Herein, we demonstrated a strong correlation between enhanced sPCA and augmented ACL injury risk. Specifically, both the ACL + ALL (mean, 3.77 ± 1.15°) and ACL injury only (mean, 3.58 ± 1.37°) patients exhibited markedly elevated sPCA, relative to controls (P < 0.001), thereby indicating that an increasing sPCA is positively related to ACL injury incidence. An sPCA > 2.37° was found to predict a significantly higher risk of ACL injury with a sensitivity and specificity of 83% and 58%, respectively. This finding can assist orthopedic surgeons in identifying patients at risk of ACL injury.
The exact cause of this link is yet to be determined, however, prior research involving knee kinematics and factors that contribute to enhanced ACL injury risk can elucidate the potential roles of enhanced sPCA. Previous investigations suggested a relationship between distal femoral morphology and enhanced ACL injury risk. These include augmented lateral femoral condyle ratio[23], shallow medial tibial plateau, steep medial and lateral tibial slopes[11], large tibial-tubercular groove distance[22], and decreased intercondylar notch width and notch width index[12]. Morphological differences can also contribute to the detrimental effects beyond ACL tear risk, which, in turn, increases the likelihood of further injury to the knee[2, 8, 9, 13, 14].
The link between these morphological factors and ACL injury, particularly non-contact ACL injury, can often be boiled down to altered gait mechanics and rotational abnormalities. Non-contact injuries are by definition caused by internal forces. In terms of ACL injury, they are usually caused by a pivot-shift mechanism[27], whereby, the tibia translates anteriorly and internally rotates while the lateral femoral condyle shifts posteriorly, thus causing anterior subluxation of the lateral tibial plateau over the femoral condyle[28]. This motion not only causes ACL injury and rupture, but also injures the surrounding structures, such as, the ALL, which serves as a secondary ACL stabilizer. sPCA is a measure of knee rotational alignment. This important factor is modulated by the forces that act on the knee joint during rotational movement. As such, sPCA can potentially predict DFT. Therefore, one can conclude that a rise in sPCA can produce enhanced rotational stress on the knee, which, in turn, generates a greater strain on the ACL and other knee structures, thus allowing injuries to occur more easily. Prior investigations revealed that augmented femoral anteversion resulting from enhanced infratrochanteric torsion and reduced internal hip rotation range is associated with ACL injury[18–20]. Future kinematic investigations can further elucidate the impact of these factors on the relationship between sPCA and ACL injury.

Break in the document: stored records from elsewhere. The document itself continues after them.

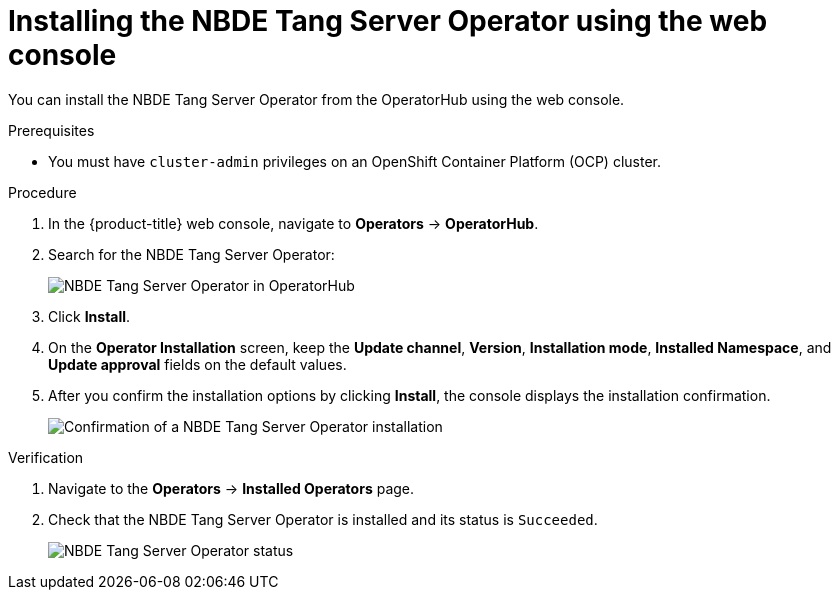 // Module included in the following assemblies:
//
// * security/nbde_tang_server_operator/nbde-tang-server-operator-installing.adoc

:_content-type: PROCEDURE
[id="installing-nbde-tang-server-operator-using-web-console_{context}"]
= Installing the NBDE Tang Server Operator using the web console

You can install the NBDE Tang Server Operator from the OperatorHub using the web console.

.Prerequisites

* You must have `cluster-admin` privileges on an OpenShift Container Platform (OCP) cluster.

.Procedure

. In the {product-title} web console, navigate to *Operators* -> *OperatorHub*.
. Search for the NBDE Tang Server Operator:
+
image::nbde-tang-server-operator-01-operatorhub.png[NBDE Tang Server Operator in OperatorHub]
. Click *Install*.
. On the *Operator Installation* screen, keep the *Update channel*, *Version*, *Installation mode*, *Installed Namespace*, and *Update approval* fields on the default values. 
. After you confirm the installation options by clicking *Install*, the console displays the installation confirmation.
+
image::nbde-tang-server-operator-03-confirmation.png[Confirmation of a NBDE Tang Server Operator installation]

.Verification

. Navigate to the *Operators* -> *Installed Operators* page.
. Check that the NBDE Tang Server Operator is installed and its status is `Succeeded`.
+
image::nbde-tang-server-operator-05-succeeded.png[NBDE Tang Server Operator status]

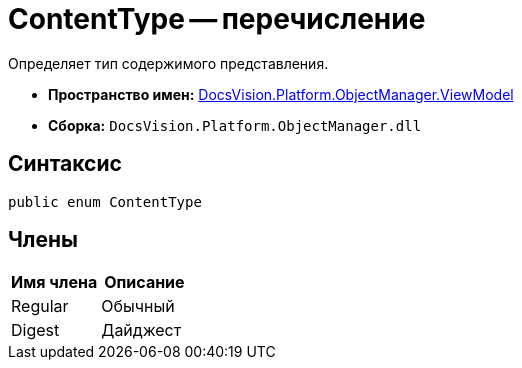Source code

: = ContentType -- перечисление

Определяет тип содержимого представления.

* *Пространство имен:* xref:api/DocsVision/Platform/ObjectManager/ViewModel/ViewModel_NS.adoc[DocsVision.Platform.ObjectManager.ViewModel]
* *Сборка:* `DocsVision.Platform.ObjectManager.dll`

== Синтаксис

[source,csharp]
----
public enum ContentType
----

== Члены

[cols=",",options="header"]
|===
|Имя члена |Описание
|Regular |Обычный
|Digest |Дайджест
|===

Notably, even though there was a strong increase in sPCA in ACL + ALL versus control, no obvious differences were observed in the ACL + ALL and ACL only patient cohorts. A combined injury to the ALL and ACL indicates an injury of higher severity, with damage to more knee structures, and more complicated treatment and recovery. A risk factor that can identify risk of knee injury and risk of severe injury is ideal for usage in clinical assessments. Based on our data, enhanced sPCA can be used to assess ACL injury risk, however, its usage in predicting potential injury severity is currently limited.

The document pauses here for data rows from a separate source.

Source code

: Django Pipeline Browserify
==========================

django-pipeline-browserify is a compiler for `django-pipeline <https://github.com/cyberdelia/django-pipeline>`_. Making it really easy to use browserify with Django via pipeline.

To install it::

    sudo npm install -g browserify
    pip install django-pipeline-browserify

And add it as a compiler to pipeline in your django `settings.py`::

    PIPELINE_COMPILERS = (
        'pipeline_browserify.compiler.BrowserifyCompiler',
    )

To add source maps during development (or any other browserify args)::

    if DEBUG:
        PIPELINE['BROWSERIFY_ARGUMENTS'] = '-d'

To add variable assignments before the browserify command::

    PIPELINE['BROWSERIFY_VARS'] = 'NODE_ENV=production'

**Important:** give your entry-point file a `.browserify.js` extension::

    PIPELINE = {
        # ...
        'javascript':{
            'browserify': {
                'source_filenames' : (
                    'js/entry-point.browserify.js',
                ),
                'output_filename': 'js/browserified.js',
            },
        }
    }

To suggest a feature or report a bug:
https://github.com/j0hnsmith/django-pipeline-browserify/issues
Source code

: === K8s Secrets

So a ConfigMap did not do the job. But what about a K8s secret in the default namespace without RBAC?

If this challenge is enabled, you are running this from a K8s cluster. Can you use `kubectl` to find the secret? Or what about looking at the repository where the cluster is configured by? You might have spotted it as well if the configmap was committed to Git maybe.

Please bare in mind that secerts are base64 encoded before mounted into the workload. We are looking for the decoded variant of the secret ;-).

Given the enhanced incidence of ACL injury and the profound effects such injuries have on patient quality of life, it is essential to identify factors that may predispose an individual towards ACL injury, and to elucidate the mechanism behind such associations. Using this, physicians can screen for patients at high risk of experiencing ACL injury or re-injury, and work to mitigate these risk factors. This study identified one potential risk factor: enhanced sPCA, which can be easily identified on MRI images. Clinicians must utilize this information while evaluating patients for knee injuries, in order to assess treatment strategies, and evaluate the relative risk of future injury. Extensive knowledge of these risk factors can empower patients and clinicians to make the correct decisions on how best to move forward in the patient treatment plan.
Our work had certain limitations. First, even though the data was collected prospectively, its retrospective analysis may have introduced some unintentional bias. Second, this study matched participants by age and BMI, and not by sex. Our analysis identified a significant difference between male (72 cases, 3.42 ± 1.43°) and female (42 cases, 2.60 ± 1.48°) sPCAs, with female sPCA being significantly smaller. There were also fewer females in the overall study cohort. Given the known differences in ACL injury risk between males and females, as well as the bone morphological differences between the genders[2, 7, 10, 11], it may be pertinent for future investigations to stratify data in order to further define these differences, and examine whether the risk sPCA threshold value can be further refined by gender.